Ever since appearing in 2014’s Battle of Changsha, actress Yang Zi has seen her star steadily rising with notable hits like the five women helmed drama Ode to Joy and xianxia Ashes of Love under her belt. As one of the “new four dan actresses of the post 90s generation”, Yang Zi has become one of the most bankable rising stars in the industry, often dubbed as a “liu liang” 流量celebrity. If this term is new to you, a liu liang celebrity is essentially a high traffic star that generates a huge volume of clicks and views because of their popularity – the more in demand they are, the higher their commercial value.
When asked in a recent interview about what she thought of people referring to her as a liu liang celebrity or flow star, the Go Go Squid! actress reveals that she doesn’t really get it – “it’s like when everyone used to say qing yi (青衣refers to dignified and serious female figures in Chinese opera) and hua dan (花旦 refers to a vivacious female star in Chinese opera) when I was younger. Everyone said I was qing yi and I really didn’t know what that was about. Later on when I acted in a few costume dramas, people then said I was a hua dan. I didn’t particularly understand what was going on!
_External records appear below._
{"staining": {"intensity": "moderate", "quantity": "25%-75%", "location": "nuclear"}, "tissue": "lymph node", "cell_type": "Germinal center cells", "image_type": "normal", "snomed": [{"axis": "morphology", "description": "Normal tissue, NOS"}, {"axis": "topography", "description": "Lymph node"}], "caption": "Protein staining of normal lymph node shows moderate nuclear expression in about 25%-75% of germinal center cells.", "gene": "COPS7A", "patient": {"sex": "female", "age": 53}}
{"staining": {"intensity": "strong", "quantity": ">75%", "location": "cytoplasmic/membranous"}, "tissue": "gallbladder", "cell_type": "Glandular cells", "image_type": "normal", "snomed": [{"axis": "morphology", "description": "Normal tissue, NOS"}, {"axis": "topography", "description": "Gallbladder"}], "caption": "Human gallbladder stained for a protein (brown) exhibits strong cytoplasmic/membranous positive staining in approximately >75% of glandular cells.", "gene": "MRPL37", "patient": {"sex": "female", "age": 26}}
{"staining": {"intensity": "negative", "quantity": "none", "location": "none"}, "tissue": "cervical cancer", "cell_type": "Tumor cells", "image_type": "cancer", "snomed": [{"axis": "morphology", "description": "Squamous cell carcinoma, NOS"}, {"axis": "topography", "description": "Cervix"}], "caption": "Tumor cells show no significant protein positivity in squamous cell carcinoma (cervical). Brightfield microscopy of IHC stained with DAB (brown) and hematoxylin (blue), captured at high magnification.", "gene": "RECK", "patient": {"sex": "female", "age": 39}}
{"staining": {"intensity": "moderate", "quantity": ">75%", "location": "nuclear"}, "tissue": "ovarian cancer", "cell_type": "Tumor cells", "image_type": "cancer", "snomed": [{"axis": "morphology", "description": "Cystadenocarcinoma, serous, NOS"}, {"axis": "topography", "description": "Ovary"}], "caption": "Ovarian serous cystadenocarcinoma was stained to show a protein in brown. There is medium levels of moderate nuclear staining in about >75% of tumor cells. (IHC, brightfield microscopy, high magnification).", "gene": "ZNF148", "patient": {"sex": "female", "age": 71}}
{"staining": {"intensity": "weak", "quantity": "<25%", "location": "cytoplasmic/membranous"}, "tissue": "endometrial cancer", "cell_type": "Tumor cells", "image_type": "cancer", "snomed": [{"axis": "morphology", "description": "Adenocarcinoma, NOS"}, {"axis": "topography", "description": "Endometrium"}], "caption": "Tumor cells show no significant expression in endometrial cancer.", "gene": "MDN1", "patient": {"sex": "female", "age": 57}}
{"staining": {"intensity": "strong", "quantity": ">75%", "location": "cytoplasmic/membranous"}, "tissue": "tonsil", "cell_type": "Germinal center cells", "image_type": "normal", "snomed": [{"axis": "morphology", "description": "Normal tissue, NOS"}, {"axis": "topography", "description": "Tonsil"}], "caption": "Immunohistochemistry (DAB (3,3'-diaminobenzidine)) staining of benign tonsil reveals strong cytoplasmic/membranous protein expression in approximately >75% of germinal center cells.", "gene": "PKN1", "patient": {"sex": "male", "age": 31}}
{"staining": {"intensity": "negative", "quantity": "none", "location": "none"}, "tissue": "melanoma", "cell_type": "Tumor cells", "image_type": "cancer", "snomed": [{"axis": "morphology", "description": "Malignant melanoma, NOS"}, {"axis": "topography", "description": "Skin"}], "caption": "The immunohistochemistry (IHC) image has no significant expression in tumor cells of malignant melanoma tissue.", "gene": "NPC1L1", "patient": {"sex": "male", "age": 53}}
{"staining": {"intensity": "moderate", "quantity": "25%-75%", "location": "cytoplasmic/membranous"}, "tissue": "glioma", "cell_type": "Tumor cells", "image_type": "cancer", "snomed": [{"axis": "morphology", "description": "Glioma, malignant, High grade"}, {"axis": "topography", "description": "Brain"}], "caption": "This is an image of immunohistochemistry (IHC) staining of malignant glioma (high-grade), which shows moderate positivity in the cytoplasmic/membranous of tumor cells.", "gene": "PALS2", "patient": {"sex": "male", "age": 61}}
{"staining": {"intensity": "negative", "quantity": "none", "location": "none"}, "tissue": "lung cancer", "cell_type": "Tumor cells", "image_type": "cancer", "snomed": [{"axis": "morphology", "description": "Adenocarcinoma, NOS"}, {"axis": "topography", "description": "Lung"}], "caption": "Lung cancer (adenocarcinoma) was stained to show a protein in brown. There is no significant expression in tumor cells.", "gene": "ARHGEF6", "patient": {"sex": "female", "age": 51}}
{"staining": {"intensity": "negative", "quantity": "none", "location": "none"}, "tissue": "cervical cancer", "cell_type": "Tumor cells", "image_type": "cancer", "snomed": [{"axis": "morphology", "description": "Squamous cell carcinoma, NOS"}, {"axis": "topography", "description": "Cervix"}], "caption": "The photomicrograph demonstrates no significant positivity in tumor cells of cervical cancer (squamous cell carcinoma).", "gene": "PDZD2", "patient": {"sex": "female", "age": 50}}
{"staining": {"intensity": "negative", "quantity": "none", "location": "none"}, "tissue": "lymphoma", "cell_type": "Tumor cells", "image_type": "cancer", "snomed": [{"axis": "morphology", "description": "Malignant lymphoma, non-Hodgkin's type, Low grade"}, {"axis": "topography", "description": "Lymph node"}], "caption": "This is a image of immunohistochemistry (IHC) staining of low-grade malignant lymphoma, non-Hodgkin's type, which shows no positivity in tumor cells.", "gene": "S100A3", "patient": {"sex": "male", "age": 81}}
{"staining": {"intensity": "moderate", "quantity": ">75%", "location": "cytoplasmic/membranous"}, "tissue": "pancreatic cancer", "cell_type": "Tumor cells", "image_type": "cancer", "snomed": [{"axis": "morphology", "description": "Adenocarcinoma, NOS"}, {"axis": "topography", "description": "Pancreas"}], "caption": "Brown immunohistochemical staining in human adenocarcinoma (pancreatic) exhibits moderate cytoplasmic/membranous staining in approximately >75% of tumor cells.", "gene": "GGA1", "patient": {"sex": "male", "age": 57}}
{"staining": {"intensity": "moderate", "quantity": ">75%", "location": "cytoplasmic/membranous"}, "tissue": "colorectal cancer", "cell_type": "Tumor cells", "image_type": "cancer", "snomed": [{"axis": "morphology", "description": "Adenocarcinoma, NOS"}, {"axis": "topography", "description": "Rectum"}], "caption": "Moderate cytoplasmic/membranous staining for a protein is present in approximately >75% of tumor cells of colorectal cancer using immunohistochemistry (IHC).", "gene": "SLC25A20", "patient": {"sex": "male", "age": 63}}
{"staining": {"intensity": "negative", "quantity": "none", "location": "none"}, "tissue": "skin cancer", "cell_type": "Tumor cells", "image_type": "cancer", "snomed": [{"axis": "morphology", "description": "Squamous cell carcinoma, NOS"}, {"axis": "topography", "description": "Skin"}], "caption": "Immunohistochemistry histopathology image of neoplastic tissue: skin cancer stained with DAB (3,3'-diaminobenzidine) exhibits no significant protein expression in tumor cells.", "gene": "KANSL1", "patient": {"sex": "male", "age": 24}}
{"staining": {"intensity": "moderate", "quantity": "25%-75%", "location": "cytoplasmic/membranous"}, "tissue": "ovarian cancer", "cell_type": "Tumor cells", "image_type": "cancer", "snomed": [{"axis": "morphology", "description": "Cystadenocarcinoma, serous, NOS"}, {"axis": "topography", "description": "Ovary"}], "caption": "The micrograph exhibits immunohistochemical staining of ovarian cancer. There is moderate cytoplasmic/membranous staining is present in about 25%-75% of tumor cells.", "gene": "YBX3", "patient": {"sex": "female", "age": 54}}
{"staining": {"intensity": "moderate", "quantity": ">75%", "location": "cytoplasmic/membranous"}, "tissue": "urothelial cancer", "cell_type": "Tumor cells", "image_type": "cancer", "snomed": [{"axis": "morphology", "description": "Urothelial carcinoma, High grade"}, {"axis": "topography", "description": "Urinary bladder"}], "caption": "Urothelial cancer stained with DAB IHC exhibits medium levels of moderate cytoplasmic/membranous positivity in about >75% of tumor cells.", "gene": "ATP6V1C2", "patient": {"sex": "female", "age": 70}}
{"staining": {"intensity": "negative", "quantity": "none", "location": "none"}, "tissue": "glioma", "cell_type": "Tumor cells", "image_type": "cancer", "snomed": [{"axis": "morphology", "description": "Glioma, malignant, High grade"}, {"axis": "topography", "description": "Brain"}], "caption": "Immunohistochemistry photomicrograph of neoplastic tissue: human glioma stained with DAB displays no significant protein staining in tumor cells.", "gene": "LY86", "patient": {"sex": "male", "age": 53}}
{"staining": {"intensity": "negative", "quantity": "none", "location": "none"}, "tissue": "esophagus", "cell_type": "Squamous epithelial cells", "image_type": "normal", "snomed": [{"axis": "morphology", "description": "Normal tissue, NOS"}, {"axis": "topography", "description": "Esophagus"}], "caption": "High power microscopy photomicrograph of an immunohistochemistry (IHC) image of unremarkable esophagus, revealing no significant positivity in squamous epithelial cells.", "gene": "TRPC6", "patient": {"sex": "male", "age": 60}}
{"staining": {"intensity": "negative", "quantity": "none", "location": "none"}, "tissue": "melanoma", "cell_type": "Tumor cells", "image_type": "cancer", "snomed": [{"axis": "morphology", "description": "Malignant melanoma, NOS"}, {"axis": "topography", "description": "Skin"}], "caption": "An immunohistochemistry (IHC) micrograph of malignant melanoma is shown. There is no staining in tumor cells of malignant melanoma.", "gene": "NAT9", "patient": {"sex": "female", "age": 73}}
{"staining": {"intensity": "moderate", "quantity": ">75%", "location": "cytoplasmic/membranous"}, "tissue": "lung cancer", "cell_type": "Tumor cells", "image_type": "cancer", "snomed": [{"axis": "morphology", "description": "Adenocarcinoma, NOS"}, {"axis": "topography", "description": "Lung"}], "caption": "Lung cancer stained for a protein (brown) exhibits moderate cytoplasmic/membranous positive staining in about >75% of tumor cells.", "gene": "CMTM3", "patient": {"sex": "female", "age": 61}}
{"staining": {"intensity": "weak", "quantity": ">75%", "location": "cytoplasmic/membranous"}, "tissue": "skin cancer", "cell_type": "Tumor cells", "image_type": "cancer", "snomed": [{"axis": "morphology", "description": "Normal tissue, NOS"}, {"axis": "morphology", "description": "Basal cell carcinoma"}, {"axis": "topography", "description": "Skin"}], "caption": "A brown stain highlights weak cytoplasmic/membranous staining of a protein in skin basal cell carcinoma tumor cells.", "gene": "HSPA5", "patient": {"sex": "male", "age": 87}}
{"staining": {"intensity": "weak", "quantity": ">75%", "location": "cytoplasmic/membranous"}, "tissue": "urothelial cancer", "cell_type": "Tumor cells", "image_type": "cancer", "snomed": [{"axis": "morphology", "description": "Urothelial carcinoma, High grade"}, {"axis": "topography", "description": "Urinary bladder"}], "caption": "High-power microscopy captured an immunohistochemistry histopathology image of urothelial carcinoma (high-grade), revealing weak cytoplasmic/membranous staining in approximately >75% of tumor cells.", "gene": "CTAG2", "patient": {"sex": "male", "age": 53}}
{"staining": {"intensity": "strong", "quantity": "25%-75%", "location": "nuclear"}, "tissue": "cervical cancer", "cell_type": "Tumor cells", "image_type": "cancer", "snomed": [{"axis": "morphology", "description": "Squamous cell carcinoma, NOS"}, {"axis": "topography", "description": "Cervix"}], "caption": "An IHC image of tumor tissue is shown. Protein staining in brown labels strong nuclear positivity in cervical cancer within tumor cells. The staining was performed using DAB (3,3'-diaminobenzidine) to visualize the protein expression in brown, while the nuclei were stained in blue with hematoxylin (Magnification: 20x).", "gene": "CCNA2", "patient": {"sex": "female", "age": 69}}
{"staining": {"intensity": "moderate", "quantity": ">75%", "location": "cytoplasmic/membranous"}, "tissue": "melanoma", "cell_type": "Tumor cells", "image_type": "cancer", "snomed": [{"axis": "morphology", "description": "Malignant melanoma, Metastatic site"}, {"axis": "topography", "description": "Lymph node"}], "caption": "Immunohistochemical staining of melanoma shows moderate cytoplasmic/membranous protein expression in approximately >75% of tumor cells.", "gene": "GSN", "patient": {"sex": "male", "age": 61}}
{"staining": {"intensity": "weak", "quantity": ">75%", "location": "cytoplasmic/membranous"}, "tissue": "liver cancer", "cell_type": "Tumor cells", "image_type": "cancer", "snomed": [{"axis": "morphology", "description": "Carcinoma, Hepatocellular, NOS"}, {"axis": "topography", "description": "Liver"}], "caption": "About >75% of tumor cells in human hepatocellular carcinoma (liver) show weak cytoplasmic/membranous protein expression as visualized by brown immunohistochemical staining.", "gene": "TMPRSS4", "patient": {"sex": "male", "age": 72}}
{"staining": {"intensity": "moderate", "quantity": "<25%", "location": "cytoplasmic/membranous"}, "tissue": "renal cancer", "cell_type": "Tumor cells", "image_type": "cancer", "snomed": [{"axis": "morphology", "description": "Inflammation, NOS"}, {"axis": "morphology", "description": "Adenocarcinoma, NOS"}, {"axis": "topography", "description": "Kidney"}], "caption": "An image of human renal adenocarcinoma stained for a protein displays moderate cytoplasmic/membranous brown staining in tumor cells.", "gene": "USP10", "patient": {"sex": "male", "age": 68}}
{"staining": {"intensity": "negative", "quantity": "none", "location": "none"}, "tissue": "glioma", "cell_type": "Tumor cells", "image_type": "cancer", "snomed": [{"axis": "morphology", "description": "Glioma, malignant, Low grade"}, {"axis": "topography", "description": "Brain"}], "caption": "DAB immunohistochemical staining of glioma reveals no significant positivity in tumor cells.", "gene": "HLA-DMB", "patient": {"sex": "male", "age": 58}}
She said that as an actress, being labelled a flow star is in no way a negative term. In fact it’s a good thing! “Because that means everyone likes you, that the younger folks like your work. It’s great that they see me as a role model, although that holds a bigger responsibility for me.” Yang Zi further adds that she hopes she’ll be able to lead the younger generation who like her work to aspire to better and more positive things!
Being a flow star is well and good, but at the end of the day, Yang Zi mostly wants to be remembered as an actress.